• [TASK REQUIREMENTS]
1. According to the songwriting advice, why can fiddling with recording gear kill creativity? Answer in one to three sentences.
2. Print the songwriting advice word for word, starting with "What I'm saying" and going on through "more than that.".

• [TEXT PROVIDED]

>> Start

I find that when I'm not really trying or concentrating, such as playing around with the tv on, something will just come out that sounds good. If I sit down and say, ok I'm writing a song now, well it doesn't seem to happen. Messing about with recording gear etc, seems to sap any creative juice.
You are also correct that messing around with recording gear can kill your creativity dead. That's because our minds don't easily flip between "create" and "record" modes. You can train yourself to make that switch easier and more fluid, but that's a bit further down the road.
Your issue is that when you sit down and say "I'm writing a song" it doesn't seem to happen. That's because songs don't "happen", they are built. It's a skill like any other, and to use that old cliché, it's 99% perspiration and only 1% inspiration.
To expand upon that, I used to be in a number of bands where I was the main, and usually only, songwriter. Occasionally another band member would bring in a song idea, and much to their dismay it would get shot down (by the other band members too, not just by me). The thing is that the twenty or thirty songs in our band's setlist were picked from the literally hundreds I've written over the years, whereas they had written exactly one song with the expectation it would pass muster.
What I'm saying is that if you want to write songs, you have to get comfortable with the idea that the first few, or few dozen, or even few hundred you write probably won't be very good. It doesn't matter: what matters is that you're teaching yourself the skill of songwriting. How to come up with a bunch of ideas and pick the best one, how to expand that into a theme, how to arrange the theme into a series of parts, how to make the parts flow into each other, and so on. Of course there's art to it, but it is genuinely a skill, and that's what you need to learn. At this point, anything beyond your guitar, a pen and some paper is going to be a bit of a waste. You'll know about it when you really need more than that.
The recording quality is a bit better than the Voice Memo app.

>> End

(Collection entries)

>> Start

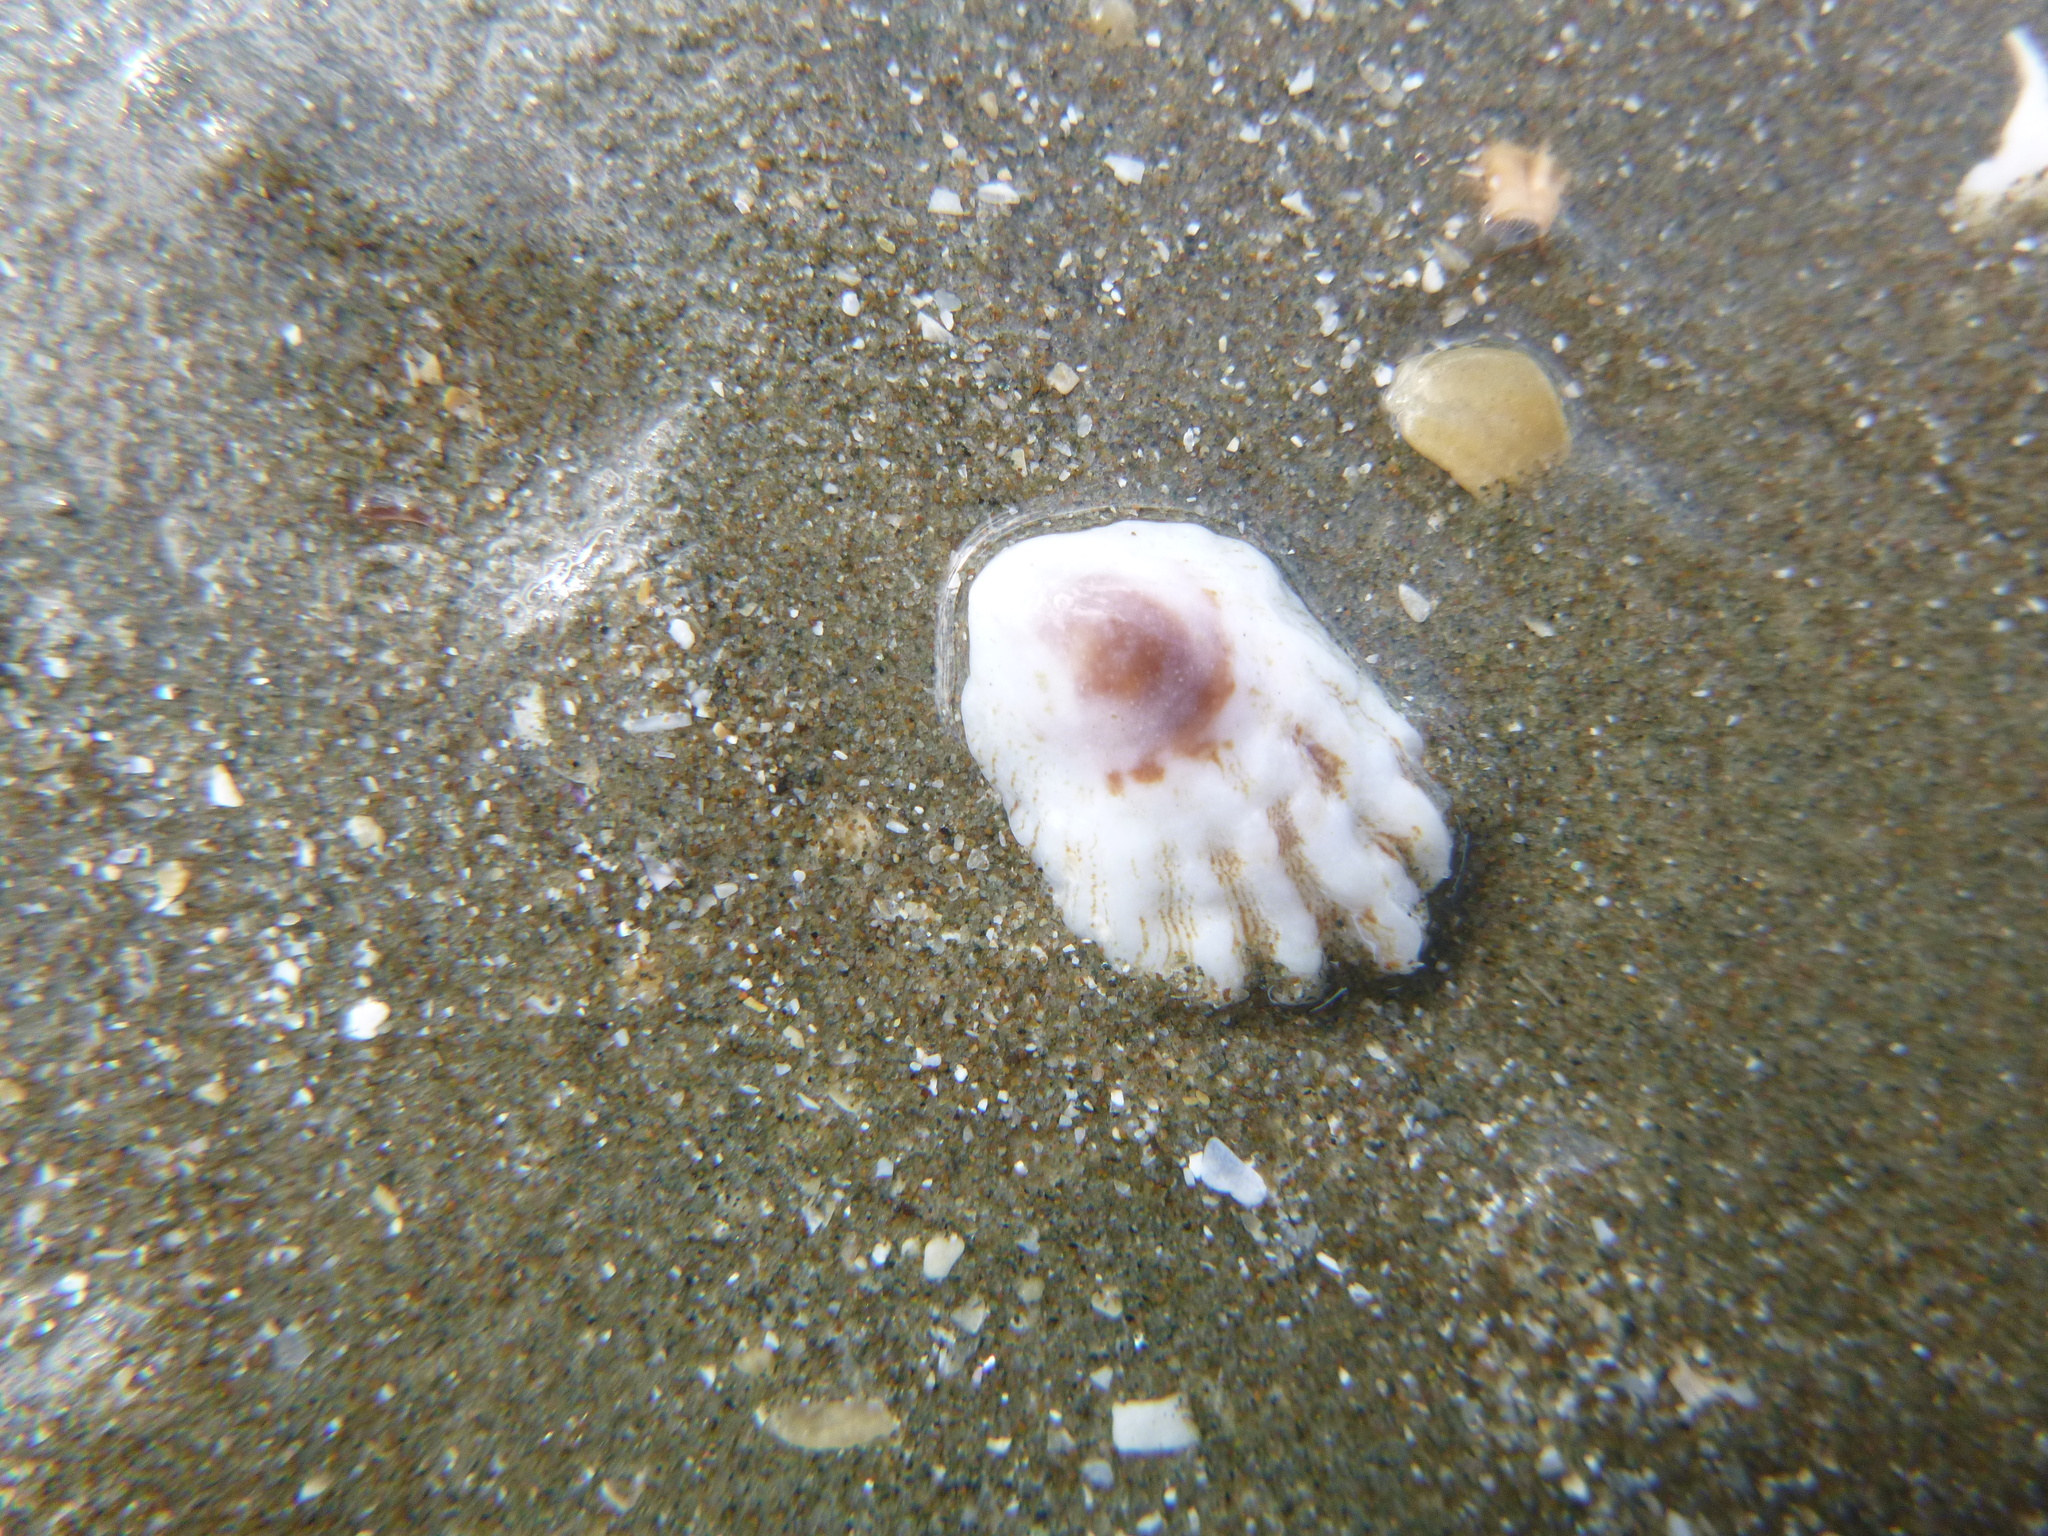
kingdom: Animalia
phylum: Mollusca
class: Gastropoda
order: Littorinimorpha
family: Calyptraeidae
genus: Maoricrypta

>> End
>> Start

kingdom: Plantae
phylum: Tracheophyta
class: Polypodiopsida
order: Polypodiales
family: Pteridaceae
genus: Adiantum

>> End

• [RESPONSES TO THE EXERCISE]
1. Fiddling with recording gear can kill creativity because our minds don't easily flip between "create" and "record" modes. The switch can be trained to become easier and more fluid, but that comes later.

2.
What I'm saying is that if you want to write songs, you have to get comfortable with the idea that the first few, or few dozen, or even few hundred you write probably won't be very good. It doesn't matter: what matters is that you're teaching yourself the skill of songwriting. How to come up with a bunch of ideas and pick the best one, how to expand that into a theme, how to arrange the theme into a series of parts, how to make the parts flow into each other, and so on. Of course there's art to it, but it is genuinely a skill, and that's what you need to learn. At this point, anything beyond your guitar, a pen and some paper is going to be a bit of a waste. You'll know about it when you really need more than that.